When a crawler runs, the provided IAM role must have permission to access the data store that is crawled.

When you crawl a JDBC data store, a connection is required. For more information, see Adding an AWS Glue Connection. An exclude path is relative to the include path. For example, to exclude a table in your JDBC data store, type the table name in the exclude path.

When you crawl DynamoDB tables, you can choose one table name from the list of DynamoDB tables in your account.

Tip

For more information about configuring crawlers, see Crawler Properties.

Viewing Crawler Results and Details

After the crawler runs successfully, it creates table definitions in the Data Catalog. Choose Tables in the navigation pane to see the tables that were created by your crawler in the database that you specified.

You can view information related to the crawler itself as follows:

  • The Crawlers page on the AWS Glue console displays the following properties for a crawler:

    Property Description
    Name

    When you create a crawler, you must give it a unique name.

    Schedule

    You can choose to run your crawler on demand or choose a frequency with a schedule. For more information about scheduling a crawler, see Scheduling a Crawler.

    Status

    A crawler can be ready, starting, stopping, scheduled, or schedule paused. A running crawler progresses from starting to stopping. You can resume or pause a schedule attached to a crawler.

    Logs

    Links to any available logs from the last run of the crawler.

    Last runtime

    The amount of time it took the crawler to run when it last ran.

    Median runtime

    The median amount of time it took the crawler to run since it was created.

    Tables updated

    The number of tables in the AWS Glue Data Catalog that were updated by the latest run of the crawler.

    Tables added

    The number of tables that were added into the AWS Glue Data Catalog by the latest run of the crawler.

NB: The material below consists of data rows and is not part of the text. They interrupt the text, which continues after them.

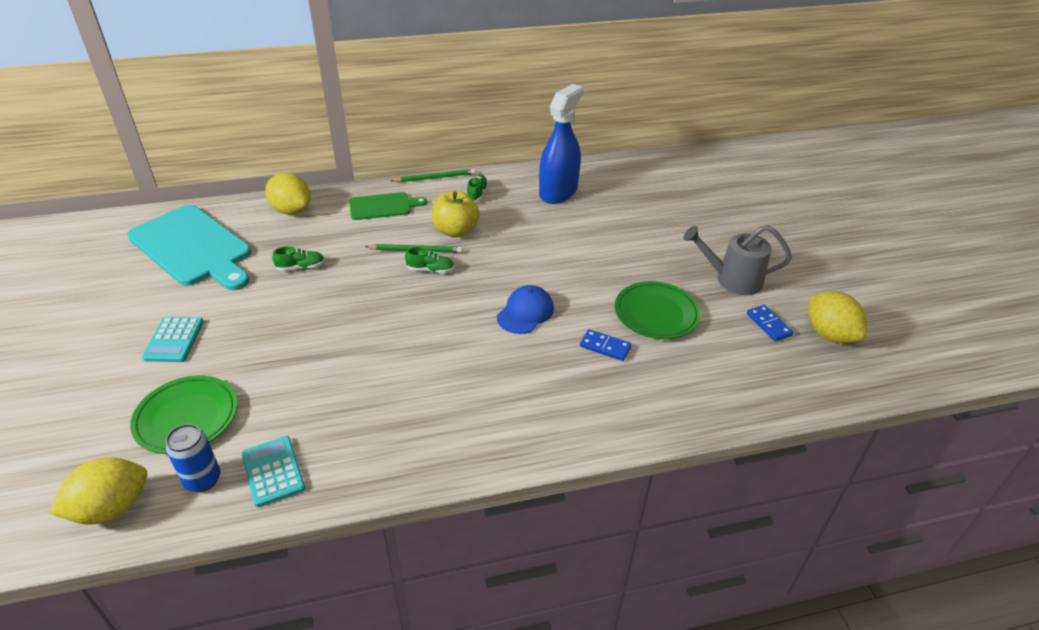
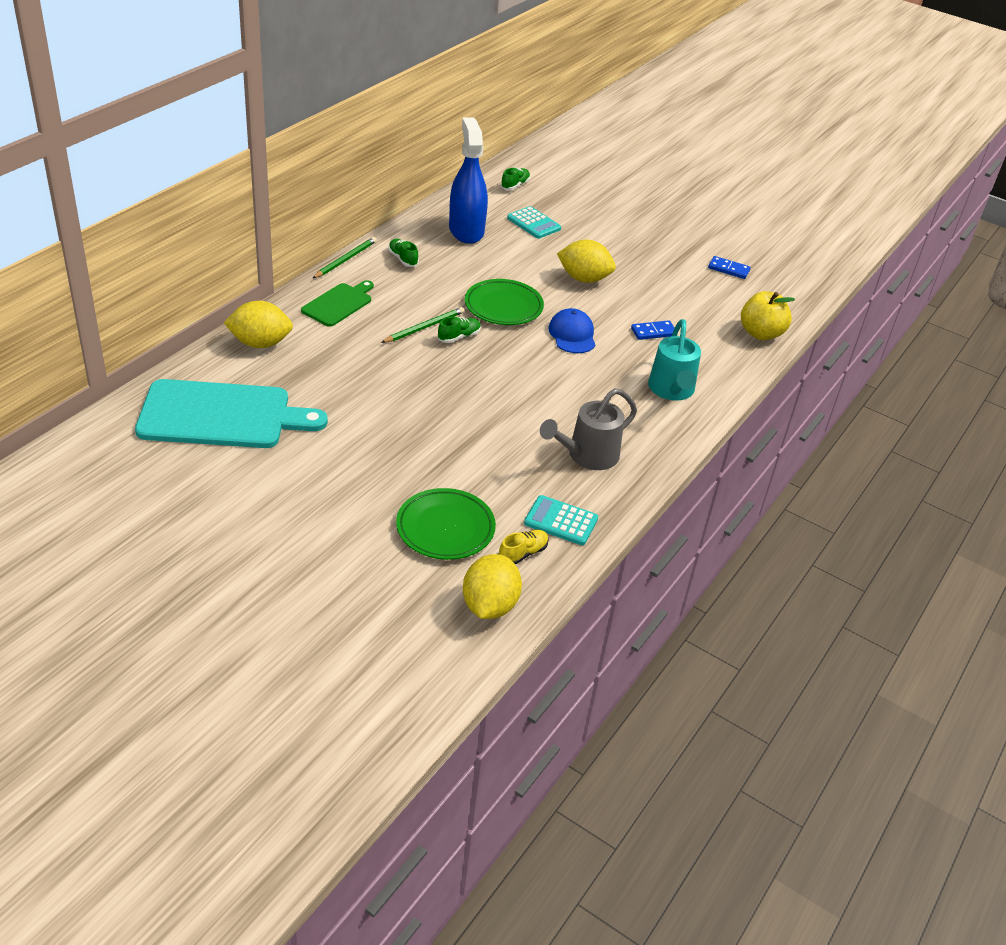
camera: 45 degrees left, 0 degrees up
(174, 340) = (339, 488): turquoise calculator -> turquoise calculator (534, 223)
(203, 480) = (523, 553): blue can -> yellow shoe
(301, 267) = (350, 384): green shoe -> green shoe (515, 185)
(455, 231) = (432, 297): yellow apple -> yellow apple (761, 333)
(545, 411) = (672, 391): none -> turquoise watering can
(656, 314) = (656, 294): green plate -> green plate (503, 306)
(731, 280) = (671, 248): grey watering can -> grey watering can (587, 456)
(829, 334) = (767, 259): yellow lemon -> yellow lemon (584, 278)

  • To view the actions and log messages for a crawler, choose Crawlers in the navigation pane to see the crawlers you created. Find the crawler name in the list and choose the Logs link. This link takes you to the CloudWatch Logs, where you can see details about which tables were created in the AWS Glue Data Catalog and any errors that were encountered.

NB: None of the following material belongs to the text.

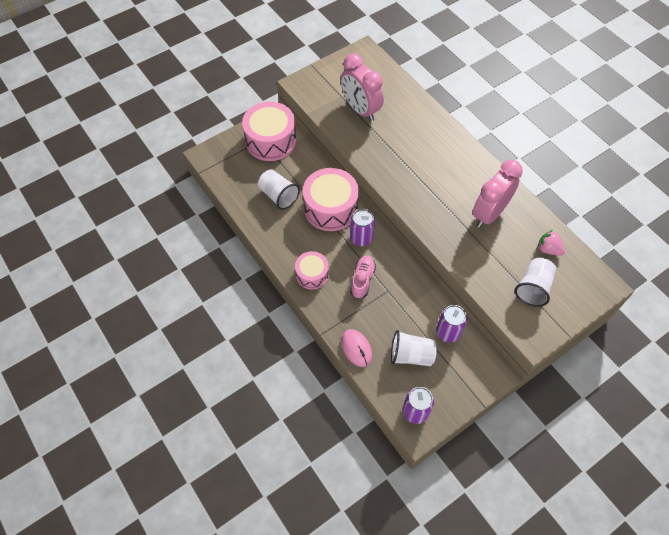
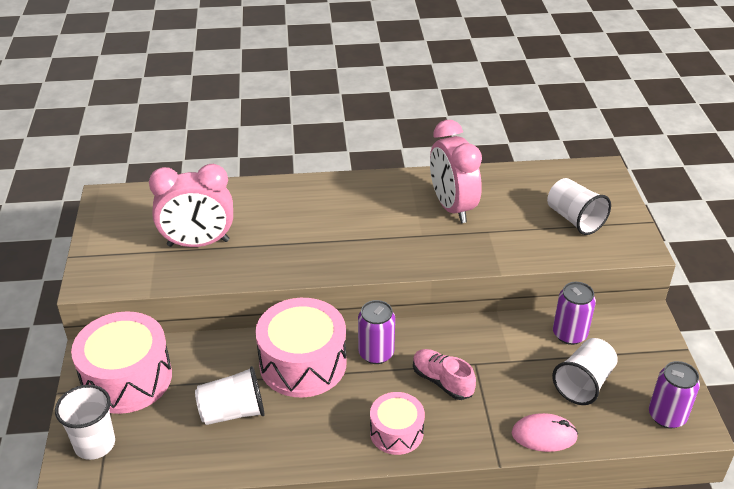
camera: 60 degrees left, 20 degrees down
(225, 153) = (95, 444): none -> white cup
(548, 249) = (531, 186): pink strawberry -> none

    You can manage your log retention period in the CloudWatch console. The default log retention is Never Expire. For more information about how to change the retention period, see Change Log Data Retention in CloudWatch Logs.

    For more information about viewing the log information, see Automated Monitoring Tools in this guide and Querying AWS CloudTrail Logs in the Amazon Athena User Guide. Also, see the blog Easily query AWS service logs using Amazon Athena for information about how to use the Athena Glue Service Logs (AGSlogger) Python library in conjunction with AWS Glue ETL jobs to enable a common framework for processing log data.

  • To see detailed information for a crawler, choose the crawler name in the list. Crawler details include the information you defined when you created the crawler with the Add crawler wizard.